_What you will do_
Only the lines of the data holding the string "that" need to be returned.

_Given records_
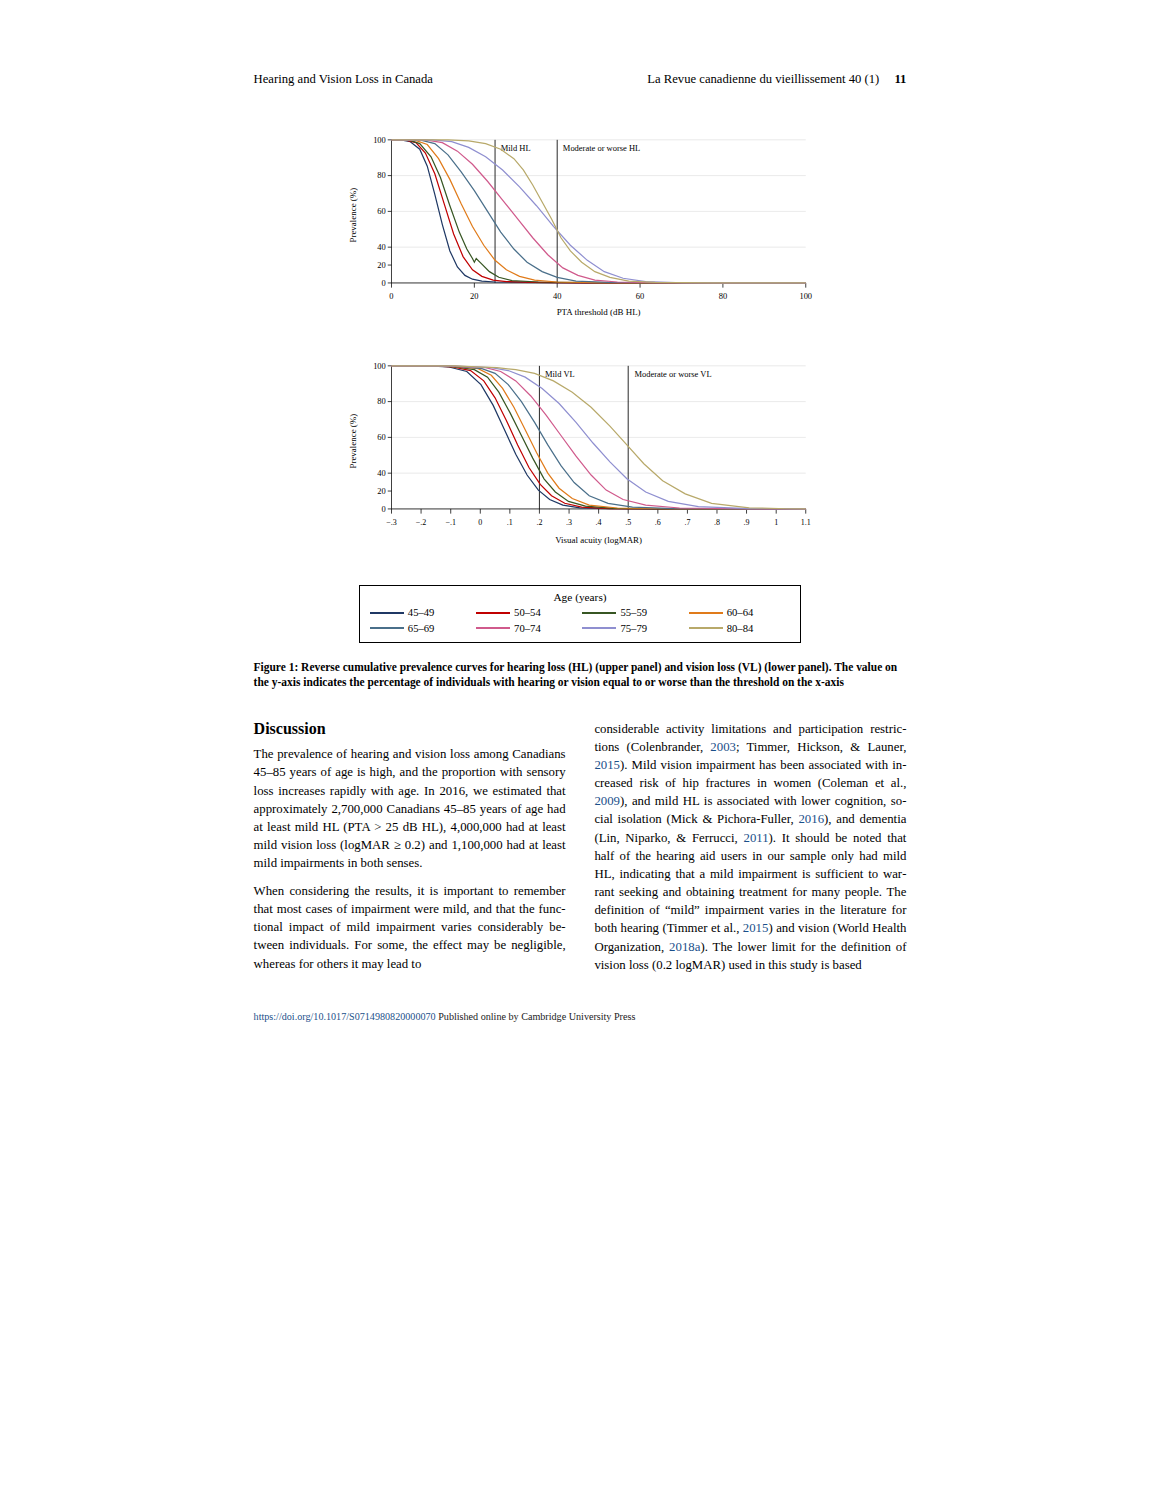Hearing and Vision Loss in Canada
La Revue canadienne du vieillissement 40 (1)11
100 80 60 40 0 20 Prevalence (%) 0 20 40 60 80 100 PTA threshold (dB HL) Mild HL Moderate or worse HL 100 80 60 40 20 0 Prevalence (%) −.3 −.2 −.1 0 .1 .2 .3 .4 .5 .6 .7 .8 .9 1 1.1 Visual acuity (logMAR) Mild VL Moderate or worse VL
Age (years)
45–49
50–54
55–59
60–64
65–69
70–74
75–79
80–84
Figure 1: Reverse cumulative prevalence curves for hearing loss (HL) (upper panel) and vision loss (VL) (lower panel). The value on the y-axis indicates the percentage of individuals with hearing or vision equal to or worse than the threshold on the x-axis
Discussion
The prevalence of hearing and vision loss among Canadians 45–85 years of age is high, and the proportion with sensory loss increases rapidly with age. In 2016, we estimated that approximately 2,700,000 Canadians 45–85 years of age had at least mild HL (PTA > 25 dB HL), 4,000,000 had at least mild vision loss (logMAR ≥ 0.2) and 1,100,000 had at least mild impairments in both senses.
When considering the results, it is important to remember that most cases of impairment were mild, and that the functional impact of mild impairment varies considerably between individuals. For some, the effect may be negligible, whereas for others it may lead to
considerable activity limitations and participation restrictions (Colenbrander, 2003; Timmer, Hickson, & Launer, 2015). Mild vision impairment has been associated with increased risk of hip fractures in women (Coleman et al., 2009), and mild HL is associated with lower cognition, social isolation (Mick & Pichora-Fuller, 2016), and dementia (Lin, Niparko, & Ferrucci, 2011). It should be noted that half of the hearing aid users in our sample only had mild HL, indicating that a mild impairment is sufficient to warrant seeking and obtaining treatment for many people. The definition of “mild” impairment varies in the literature for both hearing (Timmer et al., 2015) and vision (World Health Organization, 2018a). The lower limit for the definition of vision loss (0.2 logMAR) used in this study is based
https://doi.org/10.1017/S0714980820000070 Published online by Cambridge University Press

_Task solution_
The prevalence of hearing and vision loss among Canadians 45–85 years of age is high, and the proportion with sensory loss increases rapidly with age. In 2016, we estimated that approximately 2,700,000 Canadians 45–85 years of age had at least mild HL (PTA > 25 dB HL), 4,000,000 had at least mild vision loss (logMAR ≥ 0.2) and 1,100,000 had at least mild impairments in both senses.
When considering the results, it is important to remember that most cases of impairment were mild, and that the functional impact of mild impairment varies considerably between individuals. For some, the effect may be negligible, whereas for others it may lead to
considerable activity limitations and participation restrictions (Colenbrander, 2003; Timmer, Hickson, & Launer, 2015). Mild vision impairment has been associated with increased risk of hip fractures in women (Coleman et al., 2009), and mild HL is associated with lower cognition, social isolation (Mick & Pichora-Fuller, 2016), and dementia (Lin, Niparko, & Ferrucci, 2011). It should be noted that half of the hearing aid users in our sample only had mild HL, indicating that a mild impairment is sufficient to warrant seeking and obtaining treatment for many people. The definition of “mild” impairment varies in the literature for both hearing (Timmer et al., 2015) and vision (World Health Organization, 2018a). The lower limit for the definition of vision loss (0.2 logMAR) used in this study is based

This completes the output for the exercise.